# Sucralose vs Stevia



## Ettiene (3/7/16)

Which is better?


----------



## blujeenz (3/7/16)

I'd go with stevia and I'd imagine the pro sugar crowd would support sucralose.

*Sucralose* is made by modifying sucrose (table sugar), and *stevia* comes from a plant native to South America.
http://healthyeating.sfgate.com/stevia-vs-sucralose-10342.html


----------



## Oupa (3/7/16)

Does the question refer to taste or health?

Reactions: Like 1


----------



## Rob Fisher (3/7/16)

Stevia is the worst tasting stuff ever found on the planet... just how anyone can call it a sweetener is beyond me...

Reactions: Like 2 | Agree 2


----------



## zadiac (3/7/16)

Again. Marshmallow. Best sweetener.

Reactions: Like 1 | Agree 2


----------



## Paulie (3/7/16)

I Think we should discuss in detail sweetener all and not only have these options 

There so many different versions one cause use for sweetener and also it all depends on how u want it to affect the juice. I know there a few ppl here who would love to discuss this topic  I spent a month trying everything and found that one of all is not always the answer.
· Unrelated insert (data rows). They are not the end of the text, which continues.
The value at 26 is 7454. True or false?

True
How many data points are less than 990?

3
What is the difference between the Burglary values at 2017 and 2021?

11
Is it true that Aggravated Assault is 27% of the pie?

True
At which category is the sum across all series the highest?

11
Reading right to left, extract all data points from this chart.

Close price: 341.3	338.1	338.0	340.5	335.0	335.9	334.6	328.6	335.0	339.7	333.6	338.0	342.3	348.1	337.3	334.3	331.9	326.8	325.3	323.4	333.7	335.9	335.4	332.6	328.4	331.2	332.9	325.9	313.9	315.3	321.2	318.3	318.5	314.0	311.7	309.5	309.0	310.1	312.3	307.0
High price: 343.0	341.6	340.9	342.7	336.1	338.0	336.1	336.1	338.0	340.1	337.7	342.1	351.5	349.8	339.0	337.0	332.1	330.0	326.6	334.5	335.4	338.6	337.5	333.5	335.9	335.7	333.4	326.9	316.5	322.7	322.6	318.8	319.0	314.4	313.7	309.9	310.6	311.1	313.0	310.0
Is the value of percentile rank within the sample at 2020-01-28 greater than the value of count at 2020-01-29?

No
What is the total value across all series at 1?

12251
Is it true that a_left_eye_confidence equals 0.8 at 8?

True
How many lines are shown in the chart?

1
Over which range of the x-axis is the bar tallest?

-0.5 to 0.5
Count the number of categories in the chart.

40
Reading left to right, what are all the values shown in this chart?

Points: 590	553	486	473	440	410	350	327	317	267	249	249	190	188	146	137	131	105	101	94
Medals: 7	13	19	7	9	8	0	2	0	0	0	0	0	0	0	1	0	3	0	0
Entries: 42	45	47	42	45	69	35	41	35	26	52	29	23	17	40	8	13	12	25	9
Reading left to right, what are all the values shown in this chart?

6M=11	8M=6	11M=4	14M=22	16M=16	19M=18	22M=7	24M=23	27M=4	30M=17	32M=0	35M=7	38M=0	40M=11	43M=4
Reactions: Like 1 | Agree 1


----------



## Abdur786 (3/7/16)

@zadiac, What percentage marshmallow would be equivalent to 1% sucralose?

Does the marshmallow add additional flavours to the mix in comparison to when using sucralose?

Thanks in advance

Reactions: Agree 1


----------



## Paulie (3/7/16)

Abdur786 said:


> @zadiac, What percentage marshmallow would be equivalent to 1% sucralose?
> 
> Does the marshmallow add additional flavours to the mix in comparison to when using sucralose?
> 
> Thanks in advance



Remember marshmello also smooths out a juice like the creams do FYI


----------



## zadiac (3/7/16)

Ettiene said:


> Which is better?





Abdur786 said:


> @zadiac, What percentage marshmallow would be equivalent to 1% sucralose?
> 
> Does the marshmallow add additional flavours to the mix in comparison to when using sucralose?
> 
> Thanks in advance



Marshmallow has almost no taste. It's just sweet, and as @Paulie says, it also smooths out the juice like cream does. I don't know the percentages, I just add to taste.


----------